P Precise (精密) GPS L1/L2で使われる高精度の軍事用コード(暗号化前)。
Y (名称なし) Pコードがアンチスプーフィング(A-S)機能で暗号化された状態。
M Military (軍事用) GPS L1/L2の近代化された軍事用コード。Yコードより高性能。
C Civil (民生用) GPS/QZSSの近代化された民生用コードを示す。 (例: L1C, L2C)
S Service (サービス/補強) QZSS(みちびき)がL1S信号で使うコード。 CLAS(PPP-RTK)などの補強データを送信する。
I / Q In-phase / Quadrature (同相 / 直交) 信号の成分。多くの近代化信号はデータ(I)とパイロット(Q)に分かれる。 (例: L5I, L5Q)
E European (欧州) / Galileo Galileoの信号を示す記号。(例: E1, E5a)。
B BeiDou (北斗) BeiDouの信号を示す記号。(例: B1, B2a)。 B1I, B1C, B2I など、多数のコンポーネントが存在する。

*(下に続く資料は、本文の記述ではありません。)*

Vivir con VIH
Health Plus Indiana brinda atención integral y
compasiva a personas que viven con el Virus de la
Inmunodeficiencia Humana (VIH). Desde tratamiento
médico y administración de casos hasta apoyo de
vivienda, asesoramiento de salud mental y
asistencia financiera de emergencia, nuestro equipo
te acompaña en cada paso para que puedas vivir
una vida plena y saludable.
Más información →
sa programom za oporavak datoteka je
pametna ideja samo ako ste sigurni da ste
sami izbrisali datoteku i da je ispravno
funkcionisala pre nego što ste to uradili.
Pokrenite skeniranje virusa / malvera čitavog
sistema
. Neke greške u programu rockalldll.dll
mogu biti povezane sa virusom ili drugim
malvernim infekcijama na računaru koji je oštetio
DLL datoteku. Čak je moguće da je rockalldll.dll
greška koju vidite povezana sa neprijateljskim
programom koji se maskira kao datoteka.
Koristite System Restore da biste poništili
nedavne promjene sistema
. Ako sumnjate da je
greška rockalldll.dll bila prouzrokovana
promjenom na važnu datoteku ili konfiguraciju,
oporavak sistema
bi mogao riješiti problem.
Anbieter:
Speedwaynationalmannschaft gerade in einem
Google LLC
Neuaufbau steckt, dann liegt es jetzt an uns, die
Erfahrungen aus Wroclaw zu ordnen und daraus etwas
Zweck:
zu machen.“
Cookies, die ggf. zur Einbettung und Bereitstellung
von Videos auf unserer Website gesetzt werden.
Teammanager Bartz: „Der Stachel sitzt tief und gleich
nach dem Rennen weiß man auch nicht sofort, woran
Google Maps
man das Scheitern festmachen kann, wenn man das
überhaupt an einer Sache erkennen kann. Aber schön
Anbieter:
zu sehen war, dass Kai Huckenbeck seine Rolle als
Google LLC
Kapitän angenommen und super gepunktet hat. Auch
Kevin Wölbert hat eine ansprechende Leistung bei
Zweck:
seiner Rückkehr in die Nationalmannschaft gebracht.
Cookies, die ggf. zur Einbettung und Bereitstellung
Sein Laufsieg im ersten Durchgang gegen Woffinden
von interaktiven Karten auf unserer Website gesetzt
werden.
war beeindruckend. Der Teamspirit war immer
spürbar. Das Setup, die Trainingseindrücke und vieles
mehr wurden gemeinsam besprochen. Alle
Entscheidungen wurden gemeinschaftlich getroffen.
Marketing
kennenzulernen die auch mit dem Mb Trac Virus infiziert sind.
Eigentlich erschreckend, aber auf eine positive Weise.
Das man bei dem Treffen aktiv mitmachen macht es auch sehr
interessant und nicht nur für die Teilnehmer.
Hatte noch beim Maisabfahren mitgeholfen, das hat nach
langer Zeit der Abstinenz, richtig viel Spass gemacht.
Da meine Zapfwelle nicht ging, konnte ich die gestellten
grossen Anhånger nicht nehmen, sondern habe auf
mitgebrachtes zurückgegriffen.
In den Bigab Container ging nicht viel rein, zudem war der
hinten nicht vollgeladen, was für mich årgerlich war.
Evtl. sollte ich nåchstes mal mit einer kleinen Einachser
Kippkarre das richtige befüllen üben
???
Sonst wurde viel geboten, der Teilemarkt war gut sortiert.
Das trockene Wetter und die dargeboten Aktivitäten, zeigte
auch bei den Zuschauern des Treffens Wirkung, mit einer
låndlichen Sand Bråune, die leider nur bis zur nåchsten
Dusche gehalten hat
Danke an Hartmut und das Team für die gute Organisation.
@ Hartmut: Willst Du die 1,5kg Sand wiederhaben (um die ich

なお、全衛星ごとの測位衛星信号については内閣府の公式サイトより閲覧可能です。

※1 通常は周波数を共有する信号同士は干渉してしまい正しく受信することが困難になってしまいますが、PRNコードを用いたCDMAという手法により信号の識別が可能となっています。送受信側で共通の合言葉を持っており、合言葉以外の信号は雑音として処理され、合言葉の信号は強められるといったような処理により識別されます。(送信側のPRNコードを含む生信号と受信側のコピーのPRNコード同士の積をとり、合計すると一致箇所が多い場合は合計値が大きくなりますが不一致箇所が多い場合は0に近づきます。)

gps-sdr-simでの処理について

ローカルの受信側の衛星軌道情報であるRINEXファイルを読み込んだのち、送信側の衛星軌道情報である航法メッセージにフォーマットを変換します。今回のgps-sdr-simの動作対象は、RINEXバージョン2における航法メッセージファイルかつGPS衛星信号です。

まとめ

今回わかりやすく説明したつもりでしたが、CDMAの詳細な仕組みやCLAS(PPP-RTK)、I/Q信号など新たな専門用語が登場してしまいました。信号処理の内容や測位方法については別の記事でまとめます。次回はチャネル割り当ての処理をメインに解説します。